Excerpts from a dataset
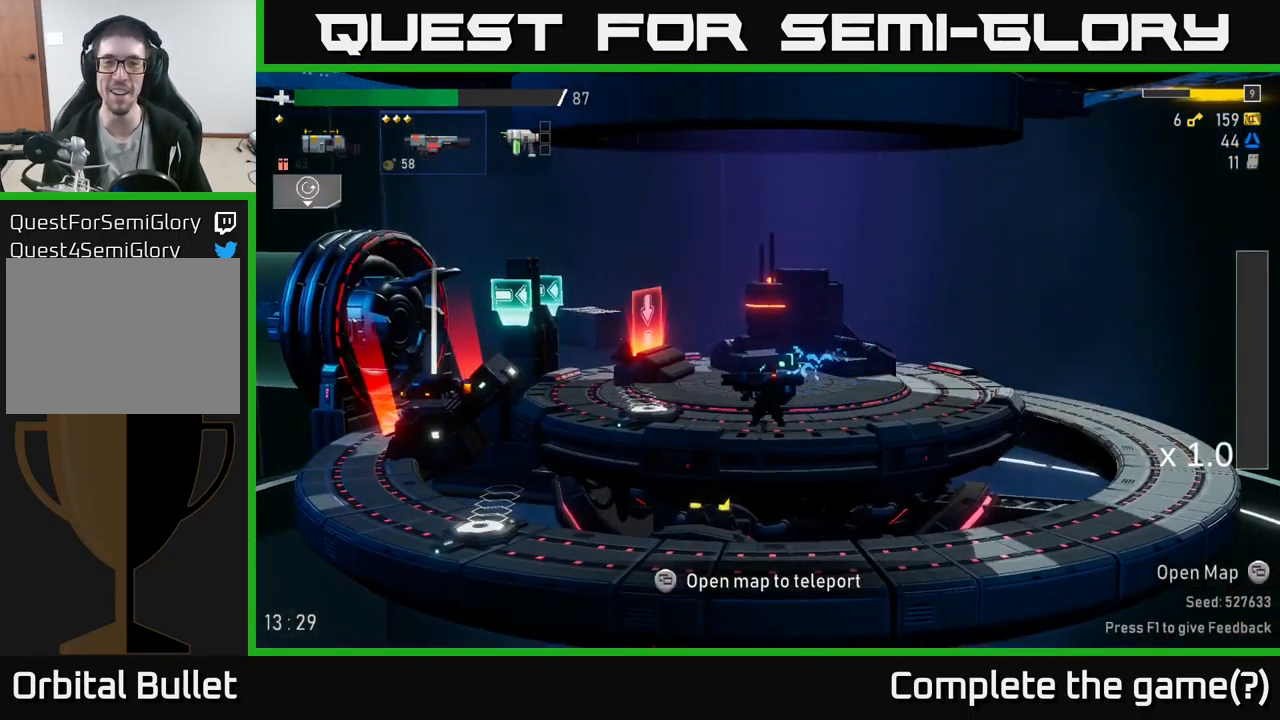
{"buttons": [], "left_stick": "up-left", "right_stick": "center", "events": [[17, "left_stick", "up-left"]]}
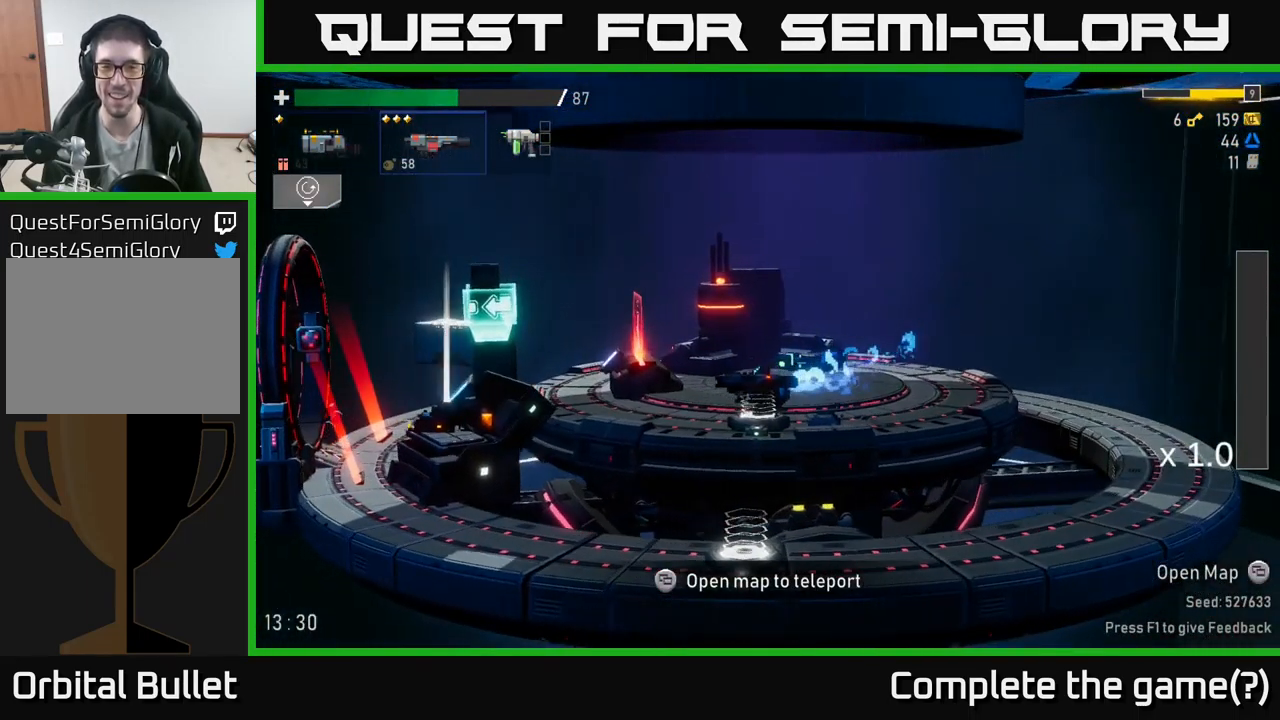
{"buttons": [], "left_stick": "up-left", "right_stick": "center", "events": [[216, "X", "down"], [416, "X", "up"]]}
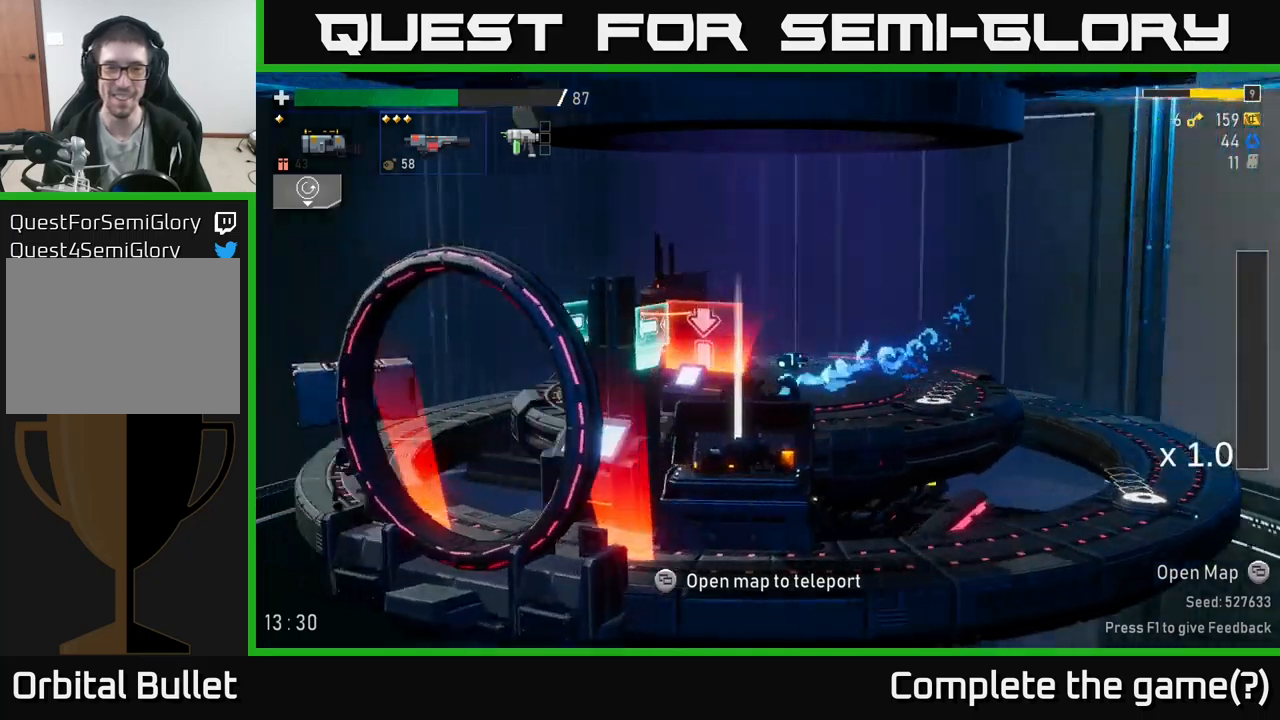
{"buttons": [], "left_stick": "up-left", "right_stick": "center", "events": []}
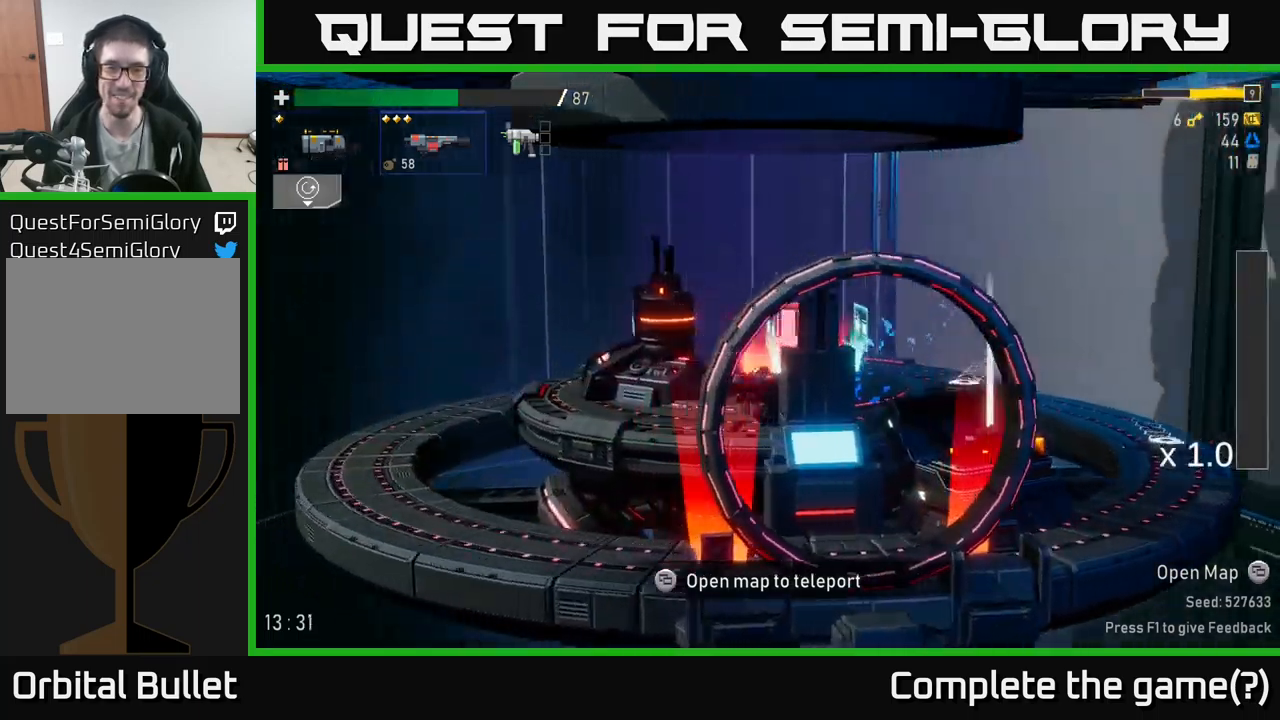
{"buttons": [], "left_stick": "up-left", "right_stick": "center", "events": [[117, "X", "down"], [317, "X", "up"]]}
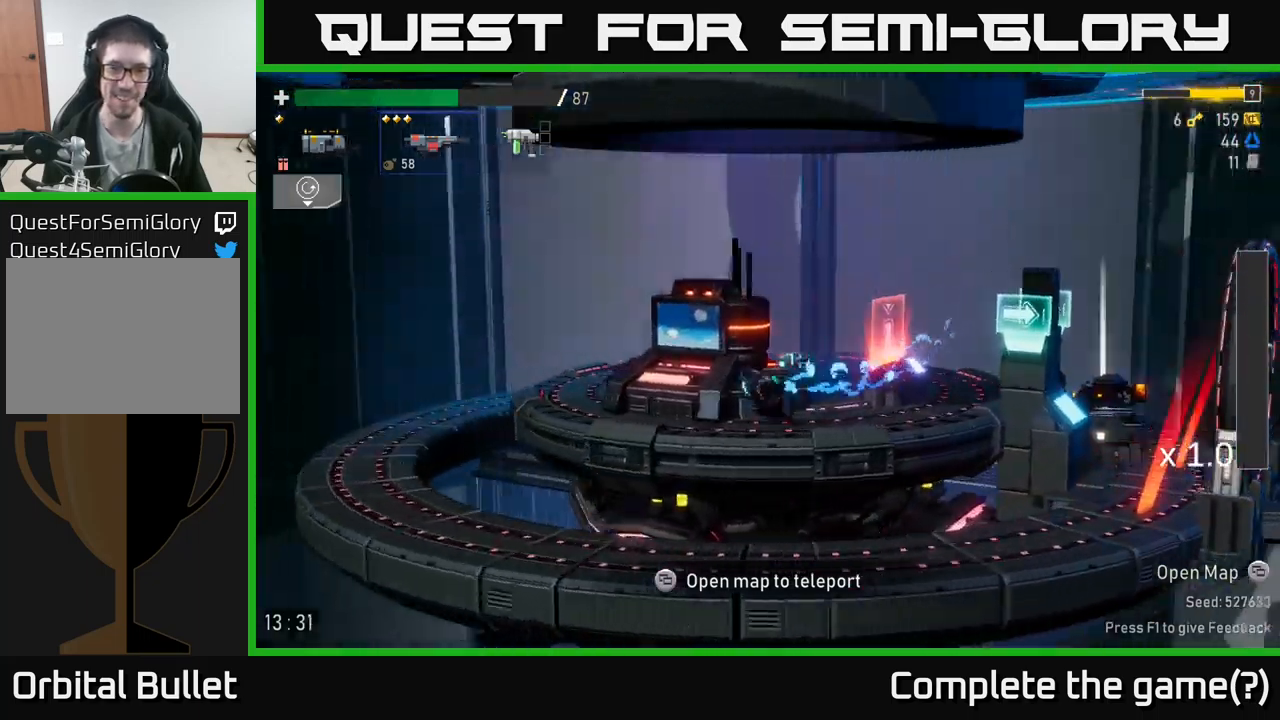
{"buttons": [], "left_stick": "center", "right_stick": "center", "events": [[450, "left_stick", "center"]]}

**TO DO**
What the answer must hold: all the data above, given again exactly, without pictures.

**SOLUTION TO THIS TASK**
{"buttons": [], "left_stick": "up-left", "right_stick": "center", "events": [[17, "left_stick", "up-left"]]}
{"buttons": [], "left_stick": "up-left", "right_stick": "center", "events": [[216, "X", "down"], [416, "X", "up"]]}
{"buttons": [], "left_stick": "up-left", "right_stick": "center", "events": []}
{"buttons": [], "left_stick": "up-left", "right_stick": "center", "events": [[117, "X", "down"], [317, "X", "up"]]}
{"buttons": [], "left_stick": "center", "right_stick": "center", "events": [[450, "left_stick", "center"]]}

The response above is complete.